Car le fuyard, d'abord interloqué devant la présence de deux hommes, décide brusquement de fuir : il fuit toute question, toute tentative de le faire revenir en arrière, vers la raison, et vers un espoir auquel il ne croit plus. Mais les deux hommes, le voyant courir de toutes ses forces, se décident à lui venir en aide en lui courant après, pour lui assurer leur soutien, leur compassion car ils comprennent à demi-mot le désespoir vécu. Ce que le fuyard ne comprend pas. La fuite se poursuit ; les deux hommes s'épuisent, s'agacent de cette course inutile, sans but, et en viennent à penser que cet homme qu'ils pourchassent est responsable de leur labeur. La course devient agressive, d'autant que des inconnus la rejoignent : un garde-chasse persuadé de reconnaître un criminel, des marcheurs persuadés que la poursuite est légitime.

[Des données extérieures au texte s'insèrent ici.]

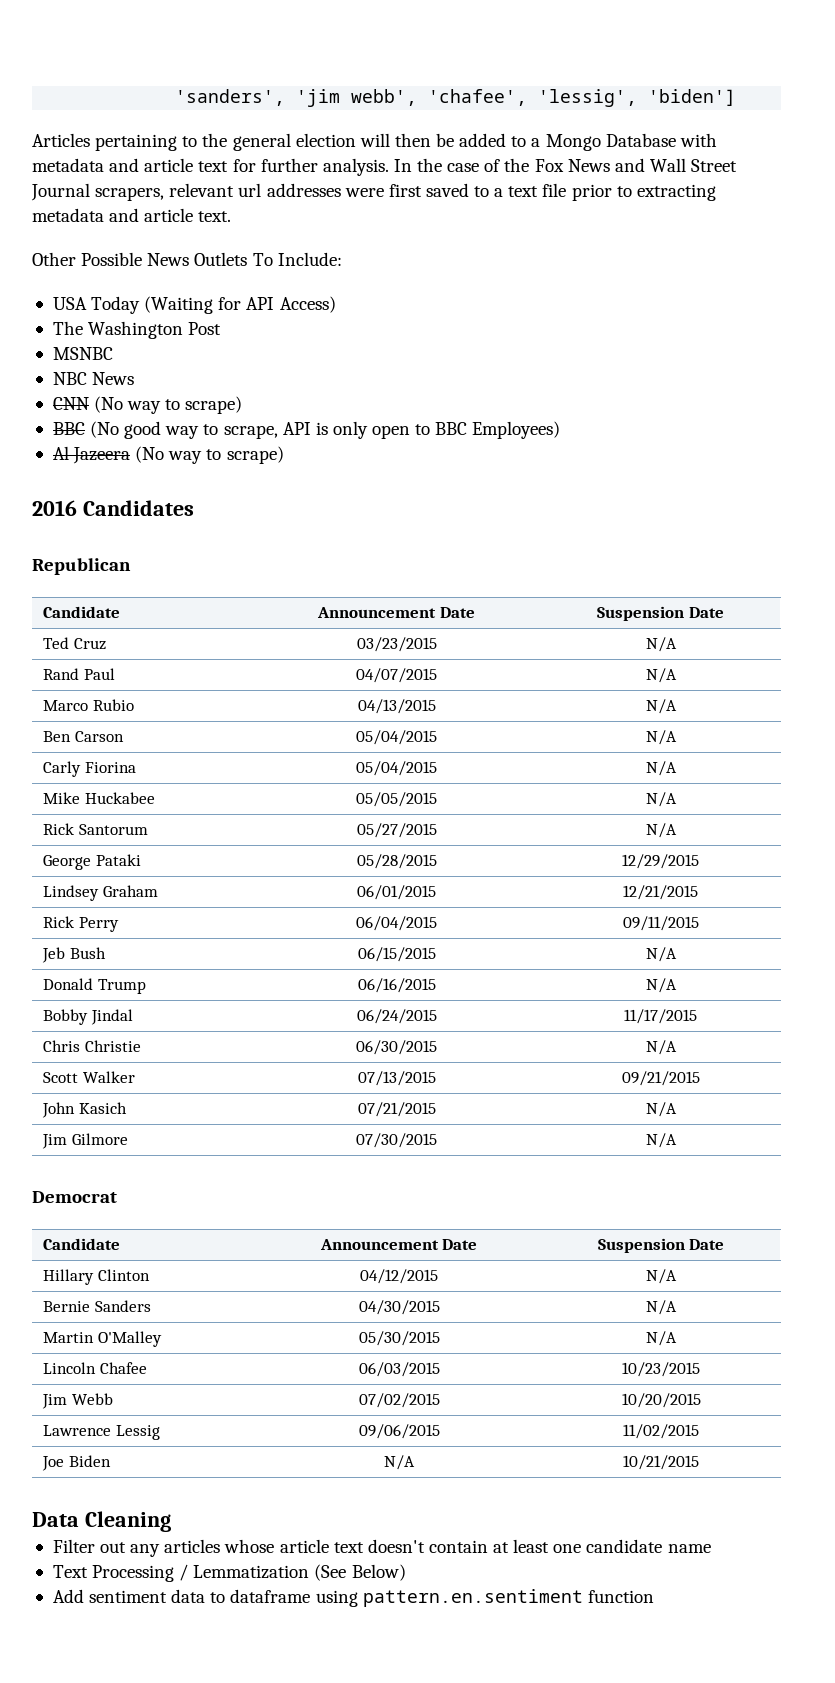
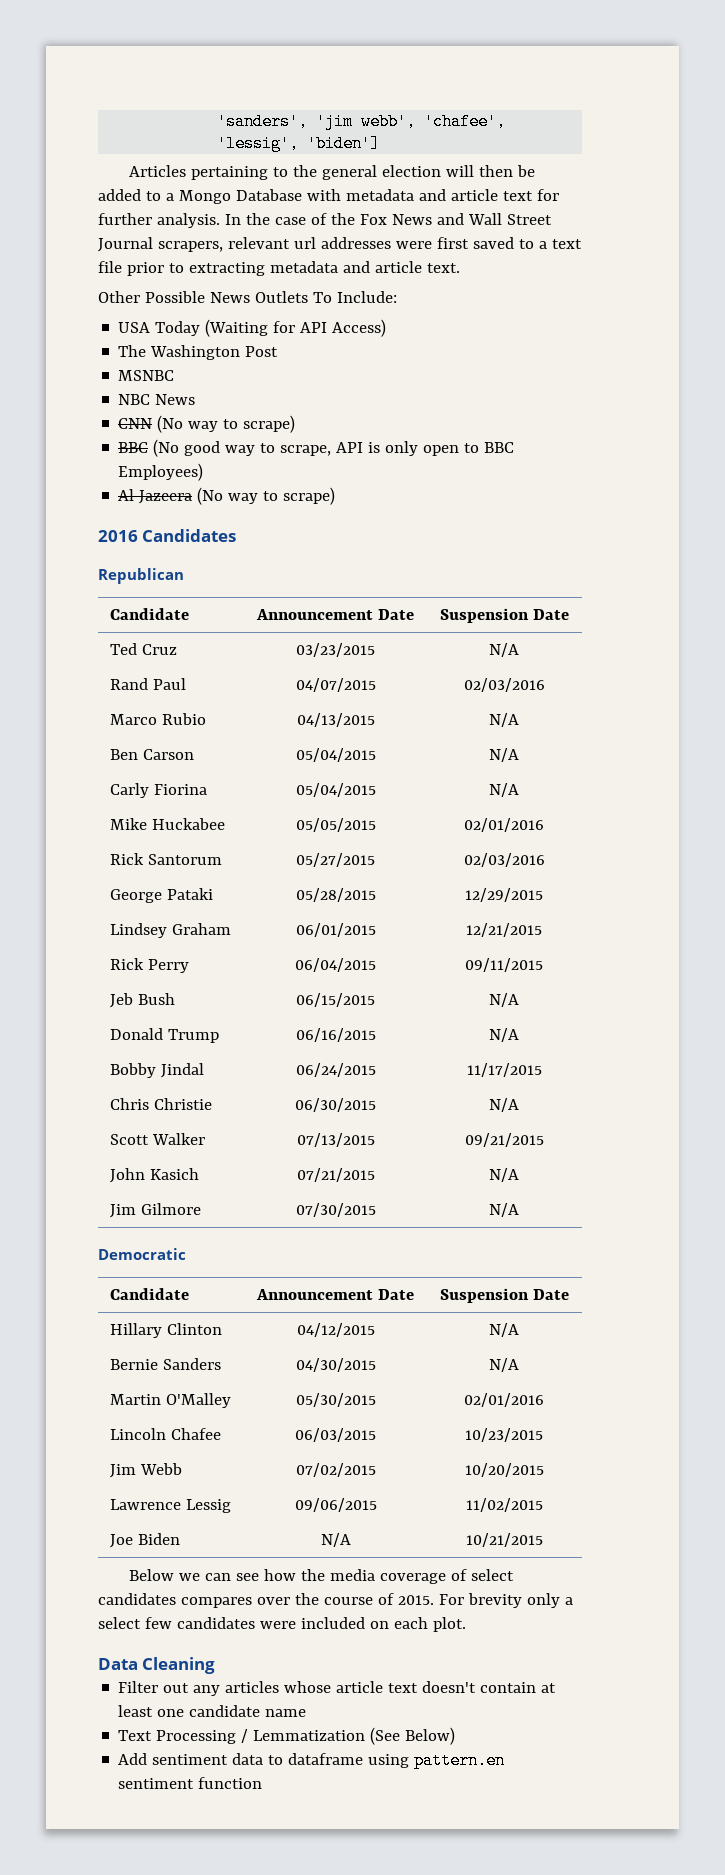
[645,668,677,683] N/A -> [463,678,545,692] 02/03/2016
[645,792,677,807] N/A -> [464,818,544,832] 02/01/2016
[645,823,677,838] N/A -> [463,853,545,867] 02/03/2016
[32,1191,117,1203] Democrat -> [98,1248,186,1260] Democratic
[646,1331,677,1346] N/A -> [464,1393,544,1407] 02/01/2016
(699, 1462) none -> [129,1569,515,1584] [98,1593,573,1608] [98,1617,466,1632] // Below we can see how the media coverage of select candidates compares over the course of 2015. For brevity only a select few candidates were included on each plot.
[362,1589,583,1607] pattern.en.sentiment -> [414,1752,506,1769] [118,1778,195,1789] pattern.en sentiment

Tous, avec hargne, veulent retrouver et faire payer à l'homme une course qui s'éternise tandis que lui semble infatigable. C'est que de son côté, il passe par toutes les émotions : désespoir et énergie surnaturelle pour échapper à ses poursuivants, bonheur de vivre et nouvel espoir qui décuplent les forces. Décidé à vivre, il communie avec la nature, seule à même de le sauver : les racines, les herbes, les simples sont salvateurs et comestibles, pense-t-il. Il en meurt, heureux, la bouche pleine de terre, au moment même où la paix l'a définitivement enveloppé. le cri qu'il a poussé juste avant, dans un grand élan de joie et d'amour de la vie, a surpris ses poursuivants, brusquement rappelés à la raison, à leur colère injustifiée, et à leur honte de s'être pris d'une telle haine pour un étrange inconnu.
Ce court roman, ou cette nouvelle plutôt, est terrible dans sa représentations des relations humaines, dans le désespoir d'un homme incompris, incapable de dire son désarroi et de ces poursuivants formant foule, tout juste bons à contraindre un individu qu'ils jugent étrange et donc forcément coupable, qu'ils ne comprennent pas et qu'ils accusent de leur incompréhension.